リストマークきずなの会だより第15号

高まる不安と怒り
後期高齢者医療制度は今すぐ中止を!
怒りのFAX行動にご協力ください


75歳以上の高齢者の方を対象とする「後期高齢者医療制度」が4月1日から始まりました。そのとたん、保険証が届かない、保険料の免除対象者やすでに死亡した人からの保険料を誤って天引きしたりなど大混乱。そして4月15日に保険料の年金からの天引き開始。介護保険料の天引きだけでも大変なのに、さらに保険料天引きでは、生活していけない、そんな不安と怒りの声は高まるばかりです。福田首相は、舛添厚生労働大臣に制度の見直しを指示しましたが、小手先の見直しで解決できるようなものではありません。こんな制度は今すぐ中止して廃止を──一層強く声をあげて訴えてゆきましょう。
 阪南中央病院では労働組合が中心となって、高齢者のみなさんの声を厚生労働省にFAXで直接届ける「怒りのFAX行動」を行っています。「11万円の年金から4万円も取られ、その上介護保険料も。病気にもなれない」「9万円の年金からは、とても払ってゆけない。年寄りは早く死ねということか」など、怒りや不安の声が相次いで寄せられています。また、「財政を立て直したいなら、まず税金の無駄遣いをなくすべき」「年金を使い込んだ人は罰せずに弱いものから吸い取るなんて」「消えた年金どうなってんの?その上わずかな年金から天引きとはけしからん」等々、行政の無駄遣いや「消えた年金」問題は解決もしていないのに、なけなしの年金から強制天引きする国の姿勢への怒りの声もたくさん寄せられています。このような声は全国各地で沸き起こっています。
 保険料が支払えず1年以上滞納すると、保険証を取り上げられ、10割全額自己負担させられることになります。高齢者の生活のことなど全く考えない、本当に冷たい制度です。
 国民健康保険では、医療費が払えなくて病気になっても我慢していた人が「孤独死」するということが、全国各地で起きています。高齢者の方も税制改悪や介護保険料など次々と負担が増えており、「後期高齢者医療制度」の保険料がダメ押しになって、国保で起こっているようなことが起きないか心配です。今月20日には山形市で、「後期高齢者医療」の保険料負担を苦にした親子心中がありました。こんな悲劇を繰り返させてはなりません。

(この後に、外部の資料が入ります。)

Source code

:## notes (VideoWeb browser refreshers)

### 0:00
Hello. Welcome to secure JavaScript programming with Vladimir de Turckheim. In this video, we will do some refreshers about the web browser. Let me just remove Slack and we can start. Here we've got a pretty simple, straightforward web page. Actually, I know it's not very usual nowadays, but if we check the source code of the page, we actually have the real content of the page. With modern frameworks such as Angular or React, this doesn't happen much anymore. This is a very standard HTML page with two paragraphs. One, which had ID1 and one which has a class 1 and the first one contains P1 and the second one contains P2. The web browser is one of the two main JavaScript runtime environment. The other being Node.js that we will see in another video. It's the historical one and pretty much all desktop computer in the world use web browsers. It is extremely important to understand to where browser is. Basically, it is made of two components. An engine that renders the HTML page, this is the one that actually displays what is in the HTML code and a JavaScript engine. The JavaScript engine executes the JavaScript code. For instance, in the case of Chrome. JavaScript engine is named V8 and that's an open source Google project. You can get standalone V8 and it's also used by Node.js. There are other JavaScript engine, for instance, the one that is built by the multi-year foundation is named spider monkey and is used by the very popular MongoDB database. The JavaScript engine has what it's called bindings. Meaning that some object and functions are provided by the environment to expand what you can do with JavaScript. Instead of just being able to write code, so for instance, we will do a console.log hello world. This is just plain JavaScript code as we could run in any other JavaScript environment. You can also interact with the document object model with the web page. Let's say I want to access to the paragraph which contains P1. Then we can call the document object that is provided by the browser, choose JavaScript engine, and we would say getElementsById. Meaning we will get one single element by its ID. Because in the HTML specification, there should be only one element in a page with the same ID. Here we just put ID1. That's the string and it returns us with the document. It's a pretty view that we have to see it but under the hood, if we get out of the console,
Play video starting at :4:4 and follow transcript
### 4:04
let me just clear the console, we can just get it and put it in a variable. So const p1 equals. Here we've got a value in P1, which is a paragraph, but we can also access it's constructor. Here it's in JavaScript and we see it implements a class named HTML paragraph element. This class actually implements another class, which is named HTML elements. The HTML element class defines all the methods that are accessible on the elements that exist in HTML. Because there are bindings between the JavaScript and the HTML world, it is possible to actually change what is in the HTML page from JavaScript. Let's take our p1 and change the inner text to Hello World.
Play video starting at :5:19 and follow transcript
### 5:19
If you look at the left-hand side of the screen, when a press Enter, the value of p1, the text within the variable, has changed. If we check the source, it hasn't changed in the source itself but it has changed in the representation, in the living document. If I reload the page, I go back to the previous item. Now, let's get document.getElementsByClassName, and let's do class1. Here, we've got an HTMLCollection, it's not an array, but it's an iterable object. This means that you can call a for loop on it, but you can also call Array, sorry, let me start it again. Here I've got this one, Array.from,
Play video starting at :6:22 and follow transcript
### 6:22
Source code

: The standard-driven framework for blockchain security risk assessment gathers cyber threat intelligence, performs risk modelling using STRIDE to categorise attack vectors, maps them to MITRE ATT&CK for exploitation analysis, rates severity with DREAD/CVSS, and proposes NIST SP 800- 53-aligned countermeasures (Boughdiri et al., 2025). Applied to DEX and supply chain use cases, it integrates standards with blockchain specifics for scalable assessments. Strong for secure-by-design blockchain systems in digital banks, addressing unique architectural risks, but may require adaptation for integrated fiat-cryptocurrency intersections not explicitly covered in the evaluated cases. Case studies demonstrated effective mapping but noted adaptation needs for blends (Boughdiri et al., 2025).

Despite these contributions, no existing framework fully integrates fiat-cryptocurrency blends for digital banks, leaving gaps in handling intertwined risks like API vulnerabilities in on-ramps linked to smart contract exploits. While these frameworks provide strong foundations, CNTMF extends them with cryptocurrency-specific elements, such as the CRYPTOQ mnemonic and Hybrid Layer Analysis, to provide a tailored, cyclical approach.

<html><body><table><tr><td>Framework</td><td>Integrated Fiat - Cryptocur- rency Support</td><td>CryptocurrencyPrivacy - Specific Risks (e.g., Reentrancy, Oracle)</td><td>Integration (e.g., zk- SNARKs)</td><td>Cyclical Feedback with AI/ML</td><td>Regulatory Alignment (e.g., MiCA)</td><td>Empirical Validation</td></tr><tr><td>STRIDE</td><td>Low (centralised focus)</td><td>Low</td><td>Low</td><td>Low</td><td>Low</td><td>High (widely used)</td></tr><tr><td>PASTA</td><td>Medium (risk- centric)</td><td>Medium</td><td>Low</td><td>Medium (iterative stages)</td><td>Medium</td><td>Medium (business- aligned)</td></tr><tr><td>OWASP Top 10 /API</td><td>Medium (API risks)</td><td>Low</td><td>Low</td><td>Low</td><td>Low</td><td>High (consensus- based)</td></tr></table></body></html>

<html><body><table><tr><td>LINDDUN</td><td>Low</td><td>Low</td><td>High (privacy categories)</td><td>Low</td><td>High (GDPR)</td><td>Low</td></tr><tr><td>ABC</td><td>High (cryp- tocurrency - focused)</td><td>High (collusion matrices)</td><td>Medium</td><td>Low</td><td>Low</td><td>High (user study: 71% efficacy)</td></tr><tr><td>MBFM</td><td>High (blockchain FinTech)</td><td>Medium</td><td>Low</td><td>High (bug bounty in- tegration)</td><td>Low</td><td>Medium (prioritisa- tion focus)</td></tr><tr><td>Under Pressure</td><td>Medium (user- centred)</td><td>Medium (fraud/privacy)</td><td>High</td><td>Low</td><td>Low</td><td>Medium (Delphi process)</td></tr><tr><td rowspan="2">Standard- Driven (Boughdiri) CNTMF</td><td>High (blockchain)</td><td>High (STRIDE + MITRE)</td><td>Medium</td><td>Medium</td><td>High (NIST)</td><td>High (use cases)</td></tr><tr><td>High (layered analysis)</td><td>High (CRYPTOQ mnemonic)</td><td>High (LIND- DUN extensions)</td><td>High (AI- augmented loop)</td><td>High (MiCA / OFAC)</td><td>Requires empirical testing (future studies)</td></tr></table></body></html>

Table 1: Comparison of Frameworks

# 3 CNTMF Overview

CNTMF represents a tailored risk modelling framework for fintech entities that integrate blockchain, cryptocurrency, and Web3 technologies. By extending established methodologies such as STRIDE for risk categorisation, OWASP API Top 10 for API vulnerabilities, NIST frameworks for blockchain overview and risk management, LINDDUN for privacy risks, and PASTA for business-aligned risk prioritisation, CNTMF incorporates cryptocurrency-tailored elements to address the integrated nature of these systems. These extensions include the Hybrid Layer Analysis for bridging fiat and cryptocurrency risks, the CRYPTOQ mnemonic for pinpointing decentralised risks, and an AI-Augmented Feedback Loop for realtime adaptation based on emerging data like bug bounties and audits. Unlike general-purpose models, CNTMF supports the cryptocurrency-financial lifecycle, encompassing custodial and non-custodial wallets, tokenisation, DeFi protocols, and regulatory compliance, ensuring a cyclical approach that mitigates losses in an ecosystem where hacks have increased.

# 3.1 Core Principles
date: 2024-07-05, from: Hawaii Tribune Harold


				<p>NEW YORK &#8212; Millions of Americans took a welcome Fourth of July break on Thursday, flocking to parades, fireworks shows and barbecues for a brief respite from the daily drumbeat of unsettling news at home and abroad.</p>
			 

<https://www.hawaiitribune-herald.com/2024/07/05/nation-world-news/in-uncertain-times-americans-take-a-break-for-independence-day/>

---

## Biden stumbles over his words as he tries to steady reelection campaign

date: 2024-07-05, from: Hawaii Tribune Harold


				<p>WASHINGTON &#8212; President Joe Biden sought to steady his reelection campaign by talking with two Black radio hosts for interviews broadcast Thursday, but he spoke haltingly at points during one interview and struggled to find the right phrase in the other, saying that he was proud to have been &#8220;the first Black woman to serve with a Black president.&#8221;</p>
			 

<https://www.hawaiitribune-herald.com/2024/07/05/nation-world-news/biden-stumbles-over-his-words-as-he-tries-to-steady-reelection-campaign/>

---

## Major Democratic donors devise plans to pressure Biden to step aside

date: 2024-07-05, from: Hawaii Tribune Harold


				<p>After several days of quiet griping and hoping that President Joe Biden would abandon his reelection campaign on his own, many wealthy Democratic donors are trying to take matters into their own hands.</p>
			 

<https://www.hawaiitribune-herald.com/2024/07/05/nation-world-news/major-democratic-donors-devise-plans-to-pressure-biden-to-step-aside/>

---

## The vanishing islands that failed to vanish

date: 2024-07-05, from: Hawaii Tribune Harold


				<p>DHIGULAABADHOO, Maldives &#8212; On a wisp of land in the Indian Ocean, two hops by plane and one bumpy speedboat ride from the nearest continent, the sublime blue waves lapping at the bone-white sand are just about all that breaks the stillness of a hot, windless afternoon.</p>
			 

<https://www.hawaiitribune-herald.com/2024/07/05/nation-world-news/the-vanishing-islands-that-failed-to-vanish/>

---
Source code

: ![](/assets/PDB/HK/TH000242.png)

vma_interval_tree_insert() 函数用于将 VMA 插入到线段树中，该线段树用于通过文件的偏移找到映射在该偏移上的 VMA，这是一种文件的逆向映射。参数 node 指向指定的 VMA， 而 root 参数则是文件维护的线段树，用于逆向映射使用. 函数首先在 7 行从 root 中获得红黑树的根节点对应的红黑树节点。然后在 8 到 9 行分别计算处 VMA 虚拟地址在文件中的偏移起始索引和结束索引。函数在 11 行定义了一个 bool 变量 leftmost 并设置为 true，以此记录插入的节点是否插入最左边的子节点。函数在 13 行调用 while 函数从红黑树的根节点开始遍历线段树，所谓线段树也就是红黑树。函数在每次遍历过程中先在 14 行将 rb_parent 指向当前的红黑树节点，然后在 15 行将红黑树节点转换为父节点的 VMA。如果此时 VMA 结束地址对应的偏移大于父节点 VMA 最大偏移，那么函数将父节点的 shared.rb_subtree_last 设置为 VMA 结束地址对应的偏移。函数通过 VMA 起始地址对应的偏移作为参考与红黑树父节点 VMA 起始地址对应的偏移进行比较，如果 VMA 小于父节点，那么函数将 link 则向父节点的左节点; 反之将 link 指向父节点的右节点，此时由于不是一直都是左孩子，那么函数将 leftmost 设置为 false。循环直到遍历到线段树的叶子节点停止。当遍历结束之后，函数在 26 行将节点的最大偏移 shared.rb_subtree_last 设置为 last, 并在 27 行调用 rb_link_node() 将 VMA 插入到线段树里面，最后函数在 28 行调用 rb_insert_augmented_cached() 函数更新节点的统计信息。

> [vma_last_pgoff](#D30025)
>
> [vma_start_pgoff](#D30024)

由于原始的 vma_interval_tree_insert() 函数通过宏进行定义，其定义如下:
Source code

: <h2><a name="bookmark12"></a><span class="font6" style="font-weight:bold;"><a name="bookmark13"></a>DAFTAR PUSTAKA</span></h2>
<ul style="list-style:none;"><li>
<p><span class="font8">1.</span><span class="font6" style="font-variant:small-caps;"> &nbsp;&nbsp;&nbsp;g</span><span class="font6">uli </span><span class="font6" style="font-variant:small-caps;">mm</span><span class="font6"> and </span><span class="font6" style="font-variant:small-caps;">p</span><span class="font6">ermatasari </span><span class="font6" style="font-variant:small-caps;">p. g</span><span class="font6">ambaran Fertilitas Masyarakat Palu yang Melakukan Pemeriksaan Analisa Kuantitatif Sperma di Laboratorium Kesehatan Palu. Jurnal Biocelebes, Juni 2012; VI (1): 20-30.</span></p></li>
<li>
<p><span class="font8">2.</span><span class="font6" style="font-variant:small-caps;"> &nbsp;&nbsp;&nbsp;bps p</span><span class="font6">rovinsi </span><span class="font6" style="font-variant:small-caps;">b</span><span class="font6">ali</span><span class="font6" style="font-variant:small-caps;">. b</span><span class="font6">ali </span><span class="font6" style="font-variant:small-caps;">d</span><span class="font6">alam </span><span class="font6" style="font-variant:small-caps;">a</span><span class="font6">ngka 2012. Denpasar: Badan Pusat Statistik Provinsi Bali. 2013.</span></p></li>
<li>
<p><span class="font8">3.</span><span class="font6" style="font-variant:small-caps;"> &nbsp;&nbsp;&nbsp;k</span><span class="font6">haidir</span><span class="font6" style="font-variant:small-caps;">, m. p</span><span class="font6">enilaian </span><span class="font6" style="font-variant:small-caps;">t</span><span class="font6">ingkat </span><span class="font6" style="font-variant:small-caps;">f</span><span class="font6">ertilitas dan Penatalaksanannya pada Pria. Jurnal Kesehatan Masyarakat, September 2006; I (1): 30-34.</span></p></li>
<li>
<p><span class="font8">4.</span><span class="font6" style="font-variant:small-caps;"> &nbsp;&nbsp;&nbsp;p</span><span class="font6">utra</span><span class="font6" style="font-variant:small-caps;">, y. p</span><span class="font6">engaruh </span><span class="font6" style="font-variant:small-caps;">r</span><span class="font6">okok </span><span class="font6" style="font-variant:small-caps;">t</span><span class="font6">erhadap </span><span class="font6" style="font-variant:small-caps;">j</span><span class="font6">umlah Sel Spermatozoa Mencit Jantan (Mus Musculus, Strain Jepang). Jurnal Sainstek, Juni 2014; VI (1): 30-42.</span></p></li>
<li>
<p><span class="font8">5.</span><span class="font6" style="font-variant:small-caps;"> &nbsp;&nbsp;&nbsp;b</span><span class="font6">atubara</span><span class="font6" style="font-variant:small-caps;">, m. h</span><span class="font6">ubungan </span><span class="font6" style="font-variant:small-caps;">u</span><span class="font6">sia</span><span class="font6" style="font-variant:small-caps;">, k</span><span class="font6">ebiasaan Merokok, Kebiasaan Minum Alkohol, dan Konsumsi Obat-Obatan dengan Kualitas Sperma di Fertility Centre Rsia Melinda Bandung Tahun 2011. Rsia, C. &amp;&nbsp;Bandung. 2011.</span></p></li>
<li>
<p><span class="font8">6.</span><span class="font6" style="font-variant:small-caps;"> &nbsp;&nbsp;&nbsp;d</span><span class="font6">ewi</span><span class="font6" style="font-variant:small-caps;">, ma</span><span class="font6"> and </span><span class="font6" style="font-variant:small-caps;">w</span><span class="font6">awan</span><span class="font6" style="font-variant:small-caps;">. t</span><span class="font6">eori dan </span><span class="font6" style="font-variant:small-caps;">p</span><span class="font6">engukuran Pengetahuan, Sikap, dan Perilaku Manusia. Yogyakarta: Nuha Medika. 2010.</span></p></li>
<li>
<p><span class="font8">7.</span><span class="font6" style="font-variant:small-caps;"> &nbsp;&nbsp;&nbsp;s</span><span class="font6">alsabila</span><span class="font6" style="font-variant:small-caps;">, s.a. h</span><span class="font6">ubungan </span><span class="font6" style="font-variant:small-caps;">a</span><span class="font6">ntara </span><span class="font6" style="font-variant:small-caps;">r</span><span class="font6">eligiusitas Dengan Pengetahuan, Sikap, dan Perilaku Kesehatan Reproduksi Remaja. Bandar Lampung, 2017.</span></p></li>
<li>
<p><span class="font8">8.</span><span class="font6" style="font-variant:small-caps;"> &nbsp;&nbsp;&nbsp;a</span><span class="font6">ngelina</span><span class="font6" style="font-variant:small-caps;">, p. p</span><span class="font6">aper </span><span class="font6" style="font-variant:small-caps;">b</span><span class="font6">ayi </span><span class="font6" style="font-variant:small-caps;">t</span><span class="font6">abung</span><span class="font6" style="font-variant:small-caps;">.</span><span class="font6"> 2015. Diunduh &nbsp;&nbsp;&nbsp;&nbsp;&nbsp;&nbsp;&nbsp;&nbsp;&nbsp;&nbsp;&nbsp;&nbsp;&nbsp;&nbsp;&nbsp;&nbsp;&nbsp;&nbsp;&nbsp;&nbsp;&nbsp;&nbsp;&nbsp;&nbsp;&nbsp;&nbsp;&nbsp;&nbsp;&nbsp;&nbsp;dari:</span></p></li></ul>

 私たちは、引き続き「怒りのFAX行動」を行います。きずなの会会員の皆さんも、ぜひ怒りの声をお寄せください。レクリエーション参加確認のはがきにメッセージ欄がありますので、そこにお書きください。そして一刻も早く「後期高齢者医療制度」を中止・廃止させるための世論を盛り上げていきましょう!